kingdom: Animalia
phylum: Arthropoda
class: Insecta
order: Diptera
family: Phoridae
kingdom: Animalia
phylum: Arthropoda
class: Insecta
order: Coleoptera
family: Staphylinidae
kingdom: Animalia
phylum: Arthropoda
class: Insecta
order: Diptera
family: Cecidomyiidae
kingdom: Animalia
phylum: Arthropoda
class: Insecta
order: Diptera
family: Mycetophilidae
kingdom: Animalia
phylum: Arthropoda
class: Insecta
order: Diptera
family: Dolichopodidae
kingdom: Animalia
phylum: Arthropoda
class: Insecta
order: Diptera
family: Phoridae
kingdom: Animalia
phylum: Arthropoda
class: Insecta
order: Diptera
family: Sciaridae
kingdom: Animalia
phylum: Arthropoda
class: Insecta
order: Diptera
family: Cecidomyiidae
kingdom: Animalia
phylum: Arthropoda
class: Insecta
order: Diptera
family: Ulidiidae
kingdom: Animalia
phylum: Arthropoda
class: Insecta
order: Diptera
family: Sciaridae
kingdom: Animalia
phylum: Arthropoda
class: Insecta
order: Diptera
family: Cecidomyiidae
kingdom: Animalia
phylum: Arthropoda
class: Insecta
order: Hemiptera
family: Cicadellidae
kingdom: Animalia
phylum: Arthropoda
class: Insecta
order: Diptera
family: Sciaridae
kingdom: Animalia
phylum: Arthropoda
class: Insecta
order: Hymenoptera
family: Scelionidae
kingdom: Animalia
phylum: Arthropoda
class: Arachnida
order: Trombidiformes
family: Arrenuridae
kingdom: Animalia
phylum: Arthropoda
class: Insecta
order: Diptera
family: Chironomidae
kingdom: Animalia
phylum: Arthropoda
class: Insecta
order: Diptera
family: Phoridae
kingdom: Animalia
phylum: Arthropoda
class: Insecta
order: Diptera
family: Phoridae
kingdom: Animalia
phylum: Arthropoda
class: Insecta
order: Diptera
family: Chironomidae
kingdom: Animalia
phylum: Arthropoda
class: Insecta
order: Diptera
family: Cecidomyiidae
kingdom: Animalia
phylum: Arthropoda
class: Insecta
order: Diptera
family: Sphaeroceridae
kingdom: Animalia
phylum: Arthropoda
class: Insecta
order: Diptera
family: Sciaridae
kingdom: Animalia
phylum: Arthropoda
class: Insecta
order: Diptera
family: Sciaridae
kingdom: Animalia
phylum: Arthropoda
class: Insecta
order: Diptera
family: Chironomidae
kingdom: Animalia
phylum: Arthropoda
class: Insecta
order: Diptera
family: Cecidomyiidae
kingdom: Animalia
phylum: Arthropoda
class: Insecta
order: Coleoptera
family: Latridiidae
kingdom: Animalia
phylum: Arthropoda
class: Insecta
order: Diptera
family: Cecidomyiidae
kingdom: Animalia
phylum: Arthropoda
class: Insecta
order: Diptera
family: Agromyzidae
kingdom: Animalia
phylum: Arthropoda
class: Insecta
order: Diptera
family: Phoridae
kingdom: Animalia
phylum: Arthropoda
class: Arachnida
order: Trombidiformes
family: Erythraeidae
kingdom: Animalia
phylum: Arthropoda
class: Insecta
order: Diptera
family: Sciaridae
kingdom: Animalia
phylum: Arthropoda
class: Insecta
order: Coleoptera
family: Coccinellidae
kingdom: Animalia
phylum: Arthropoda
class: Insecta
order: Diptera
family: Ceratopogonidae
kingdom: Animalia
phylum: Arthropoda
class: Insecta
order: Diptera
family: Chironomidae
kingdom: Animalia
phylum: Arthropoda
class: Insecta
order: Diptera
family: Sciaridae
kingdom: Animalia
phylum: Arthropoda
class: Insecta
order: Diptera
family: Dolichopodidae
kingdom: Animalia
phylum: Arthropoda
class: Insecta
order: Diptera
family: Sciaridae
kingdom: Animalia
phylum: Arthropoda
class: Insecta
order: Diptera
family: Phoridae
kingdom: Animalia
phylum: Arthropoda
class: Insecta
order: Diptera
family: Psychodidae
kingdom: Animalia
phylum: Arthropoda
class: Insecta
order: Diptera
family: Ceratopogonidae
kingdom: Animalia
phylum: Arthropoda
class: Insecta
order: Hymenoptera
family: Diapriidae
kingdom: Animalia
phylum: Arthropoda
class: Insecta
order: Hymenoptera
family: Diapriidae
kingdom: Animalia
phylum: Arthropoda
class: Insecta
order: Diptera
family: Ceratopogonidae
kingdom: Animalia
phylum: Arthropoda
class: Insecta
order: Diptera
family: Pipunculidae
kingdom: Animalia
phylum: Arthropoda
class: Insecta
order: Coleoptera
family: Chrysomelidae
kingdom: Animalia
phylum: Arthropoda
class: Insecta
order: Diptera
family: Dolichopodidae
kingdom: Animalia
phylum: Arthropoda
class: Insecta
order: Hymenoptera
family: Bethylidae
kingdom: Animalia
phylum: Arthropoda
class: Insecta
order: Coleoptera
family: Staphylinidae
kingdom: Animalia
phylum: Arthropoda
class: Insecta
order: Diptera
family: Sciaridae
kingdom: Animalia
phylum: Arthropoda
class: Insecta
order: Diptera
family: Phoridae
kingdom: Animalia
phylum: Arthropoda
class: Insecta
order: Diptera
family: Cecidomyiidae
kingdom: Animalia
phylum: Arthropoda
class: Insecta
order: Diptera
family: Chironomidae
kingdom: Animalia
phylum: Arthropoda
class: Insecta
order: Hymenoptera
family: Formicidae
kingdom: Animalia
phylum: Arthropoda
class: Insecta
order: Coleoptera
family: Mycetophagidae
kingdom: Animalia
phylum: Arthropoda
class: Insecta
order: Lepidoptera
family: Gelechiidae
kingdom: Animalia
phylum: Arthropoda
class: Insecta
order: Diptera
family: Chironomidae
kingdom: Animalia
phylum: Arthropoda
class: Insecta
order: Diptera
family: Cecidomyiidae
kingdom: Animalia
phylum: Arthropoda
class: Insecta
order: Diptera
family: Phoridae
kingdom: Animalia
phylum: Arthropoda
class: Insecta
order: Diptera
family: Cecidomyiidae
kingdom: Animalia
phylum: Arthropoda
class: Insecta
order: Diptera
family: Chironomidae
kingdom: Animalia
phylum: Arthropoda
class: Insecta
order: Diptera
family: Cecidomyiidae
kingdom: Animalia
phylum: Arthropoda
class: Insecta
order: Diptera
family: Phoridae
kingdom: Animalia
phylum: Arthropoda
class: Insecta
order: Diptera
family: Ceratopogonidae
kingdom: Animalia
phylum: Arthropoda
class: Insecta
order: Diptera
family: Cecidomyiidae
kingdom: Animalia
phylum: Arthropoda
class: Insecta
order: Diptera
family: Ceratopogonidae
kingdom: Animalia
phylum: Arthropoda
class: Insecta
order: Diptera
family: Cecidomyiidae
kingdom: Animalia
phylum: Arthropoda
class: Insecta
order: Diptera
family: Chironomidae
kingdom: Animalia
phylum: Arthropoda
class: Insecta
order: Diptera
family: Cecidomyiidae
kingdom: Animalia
____
**Prompt:** Rewrite all the records above, changing every "family" to "family name" and leaving everything else as it is.

**Output below:**
kingdom: Animalia
phylum: Arthropoda
class: Insecta
order: Diptera
family name: Phoridae
kingdom: Animalia
phylum: Arthropoda
class: Insecta
order: Coleoptera
family name: Staphylinidae
kingdom: Animalia
phylum: Arthropoda
class: Insecta
order: Diptera
family name: Cecidomyiidae
kingdom: Animalia
phylum: Arthropoda
class: Insecta
order: Diptera
family name: Mycetophilidae
kingdom: Animalia
phylum: Arthropoda
class: Insecta
order: Diptera
family name: Dolichopodidae
kingdom: Animalia
phylum: Arthropoda
class: Insecta
order: Diptera
family name: Phoridae
kingdom: Animalia
phylum: Arthropoda
class: Insecta
order: Diptera
family name: Sciaridae
kingdom: Animalia
phylum: Arthropoda
class: Insecta
order: Diptera
family name: Cecidomyiidae
kingdom: Animalia
phylum: Arthropoda
class: Insecta
order: Diptera
family name: Ulidiidae
kingdom: Animalia
phylum: Arthropoda
class: Insecta
order: Diptera
family name: Sciaridae
kingdom: Animalia
phylum: Arthropoda
class: Insecta
order: Diptera
family name: Cecidomyiidae
kingdom: Animalia
phylum: Arthropoda
class: Insecta
order: Hemiptera
family name: Cicadellidae
kingdom: Animalia
phylum: Arthropoda
class: Insecta
order: Diptera
family name: Sciaridae
kingdom: Animalia
phylum: Arthropoda
class: Insecta
order: Hymenoptera
family name: Scelionidae
kingdom: Animalia
phylum: Arthropoda
class: Arachnida
order: Trombidiformes
family name: Arrenuridae
kingdom: Animalia
phylum: Arthropoda
class: Insecta
order: Diptera
family name: Chironomidae
kingdom: Animalia
phylum: Arthropoda
class: Insecta
order: Diptera
family name: Phoridae
kingdom: Animalia
phylum: Arthropoda
class: Insecta
order: Diptera
family name: Phoridae
kingdom: Animalia
phylum: Arthropoda
class: Insecta
order: Diptera
family name: Chironomidae
kingdom: Animalia
phylum: Arthropoda
class: Insecta
order: Diptera
family name: Cecidomyiidae
kingdom: Animalia
phylum: Arthropoda
class: Insecta
order: Diptera
family name: Sphaeroceridae
kingdom: Animalia
phylum: Arthropoda
class: Insecta
order: Diptera
family name: Sciaridae
kingdom: Animalia
phylum: Arthropoda
class: Insecta
order: Diptera
family name: Sciaridae
kingdom: Animalia
phylum: Arthropoda
class: Insecta
order: Diptera
family name: Chironomidae
kingdom: Animalia
phylum: Arthropoda
class: Insecta
order: Diptera
family name: Cecidomyiidae
kingdom: Animalia
phylum: Arthropoda
class: Insecta
order: Coleoptera
family name: Latridiidae
kingdom: Animalia
phylum: Arthropoda
class: Insecta
order: Diptera
family name: Cecidomyiidae
kingdom: Animalia
phylum: Arthropoda
class: Insecta
order: Diptera
family name: Agromyzidae
kingdom: Animalia
phylum: Arthropoda
class: Insecta
order: Diptera
family name: Phoridae
kingdom: Animalia
phylum: Arthropoda
class: Arachnida
order: Trombidiformes
family name: Erythraeidae
kingdom: Animalia
phylum: Arthropoda
class: Insecta
order: Diptera
family name: Sciaridae
kingdom: Animalia
phylum: Arthropoda
class: Insecta
order: Coleoptera
family name: Coccinellidae
kingdom: Animalia
phylum: Arthropoda
class: Insecta
order: Diptera
family name: Ceratopogonidae
kingdom: Animalia
phylum: Arthropoda
class: Insecta
order: Diptera
family name: Chironomidae
kingdom: Animalia
phylum: Arthropoda
class: Insecta
order: Diptera
family name: Sciaridae
kingdom: Animalia
phylum: Arthropoda
class: Insecta
order: Diptera
family name: Dolichopodidae
kingdom: Animalia
phylum: Arthropoda
class: Insecta
order: Diptera
family name: Sciaridae
kingdom: Animalia
phylum: Arthropoda
class: Insecta
order: Diptera
family name: Phoridae
kingdom: Animalia
phylum: Arthropoda
class: Insecta
order: Diptera
family name: Psychodidae
kingdom: Animalia
phylum: Arthropoda
class: Insecta
order: Diptera
family name: Ceratopogonidae
kingdom: Animalia
phylum: Arthropoda
class: Insecta
order: Hymenoptera
family name: Diapriidae
kingdom: Animalia
phylum: Arthropoda
class: Insecta
order: Hymenoptera
family name: Diapriidae
kingdom: Animalia
phylum: Arthropoda
class: Insecta
order: Diptera
family name: Ceratopogonidae
kingdom: Animalia
phylum: Arthropoda
class: Insecta
order: Diptera
family name: Pipunculidae
kingdom: Animalia
phylum: Arthropoda
class: Insecta
order: Coleoptera
family name: Chrysomelidae
kingdom: Animalia
phylum: Arthropoda
class: Insecta
order: Diptera
family name: Dolichopodidae
kingdom: Animalia
phylum: Arthropoda
class: Insecta
order: Hymenoptera
family name: Bethylidae
kingdom: Animalia
phylum: Arthropoda
class: Insecta
order: Coleoptera
family name: Staphylinidae
kingdom: Animalia
phylum: Arthropoda
class: Insecta
order: Diptera
family name: Sciaridae
kingdom: Animalia
phylum: Arthropoda
class: Insecta
order: Diptera
family name: Phoridae
kingdom: Animalia
phylum: Arthropoda
class: Insecta
order: Diptera
family name: Cecidomyiidae
kingdom: Animalia
phylum: Arthropoda
class: Insecta
order: Diptera
family name: Chironomidae
kingdom: Animalia
phylum: Arthropoda
class: Insecta
order: Hymenoptera
family name: Formicidae
kingdom: Animalia
phylum: Arthropoda
class: Insecta
order: Coleoptera
family name: Mycetophagidae
kingdom: Animalia
phylum: Arthropoda
class: Insecta
order: Lepidoptera
family name: Gelechiidae
kingdom: Animalia
phylum: Arthropoda
class: Insecta
order: Diptera
family name: Chironomidae
kingdom: Animalia
phylum: Arthropoda
class: Insecta
order: Diptera
family name: Cecidomyiidae
kingdom: Animalia
phylum: Arthropoda
class: Insecta
order: Diptera
family name: Phoridae
kingdom: Animalia
phylum: Arthropoda
class: Insecta
order: Diptera
family name: Cecidomyiidae
kingdom: Animalia
phylum: Arthropoda
class: Insecta
order: Diptera
family name: Chironomidae
kingdom: Animalia
phylum: Arthropoda
class: Insecta
order: Diptera
family name: Cecidomyiidae
kingdom: Animalia
phylum: Arthropoda
class: Insecta
order: Diptera
family name: Phoridae
kingdom: Animalia
phylum: Arthropoda
class: Insecta
order: Diptera
family name: Ceratopogonidae
kingdom: Animalia
phylum: Arthropoda
class: Insecta
order: Diptera
family name: Cecidomyiidae
kingdom: Animalia
phylum: Arthropoda
class: Insecta
order: Diptera
family name: Ceratopogonidae
kingdom: Animalia
phylum: Arthropoda
class: Insecta
order: Diptera
family name: Cecidomyiidae
kingdom: Animalia
phylum: Arthropoda
class: Insecta
order: Diptera
family name: Chironomidae
kingdom: Animalia
phylum: Arthropoda
class: Insecta
order: Diptera
family name: Cecidomyiidae
kingdom: Animalia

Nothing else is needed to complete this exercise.